Begrippenlijst

Frequentie: zie occurence rate.

Incidentie: wordt gedefinieerd als het aantal patiënten per 100 per tijdsperiode met een nieuw gediagnosticeerd delier nadat bijvoorbeeld de eerste 24 uur van ziekenhuis of verpleeghuisopname verstreken zijn, of postoperatief (chirurgische afdelingen).

Indicator: is een meetbaar kenmerk van de gezondheidszorg met een signaalfunctie voor (een aspect van) de kwaliteit van zorg. Indicatoren maken het de zorgverleners mogelijk om te meten of zij de gewenste zorg leveren en om onderwerpen voor verbeteringen te identificeren. Bij de ontwikkeling van indicatoren voor deze richtlijn werd aansluiting gezocht bij de prestatie indicatoren van IGZ. Een indicator bestaat meestal uit een teller en een noemer. De teller geeft bijvoorbeeld het aantal patiënten dat met de DOSS of CAM tenminste eenmaal is geobserveerd op aanwezigheid van delier ongeacht de uitkomst. De noemer geeft bijvoorbeeld het aantal patiënten bij wie is vastgesteld dat er sprake is van een verhoogd risico op delier.

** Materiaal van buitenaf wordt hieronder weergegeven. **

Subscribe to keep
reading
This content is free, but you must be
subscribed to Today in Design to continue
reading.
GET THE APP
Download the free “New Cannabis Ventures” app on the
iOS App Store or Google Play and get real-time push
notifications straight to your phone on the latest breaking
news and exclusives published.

Occurence rate: Bij veel onderzoeken is er sprake van overlappende of afwijkende definities van prevalentie en incidentie. In dergelijke gevallen wordt, in navolging van de terminologie van de NICE richtlijn, gesproken van ‘occurence rate’, hier vertaald als ‘frequentie’ (National Clinical Guideline Centre 2010).

Prevalentie: is gedefinieerd als het aantal patiënten per 100 waarbij een delier aanwezig is in een bepaalde onderzoeksperiode, bijvoorbeeld tijdens de eerste dag van opname in het ziekenhuis of in de preoperatieve periode (chirurgische afdelingen).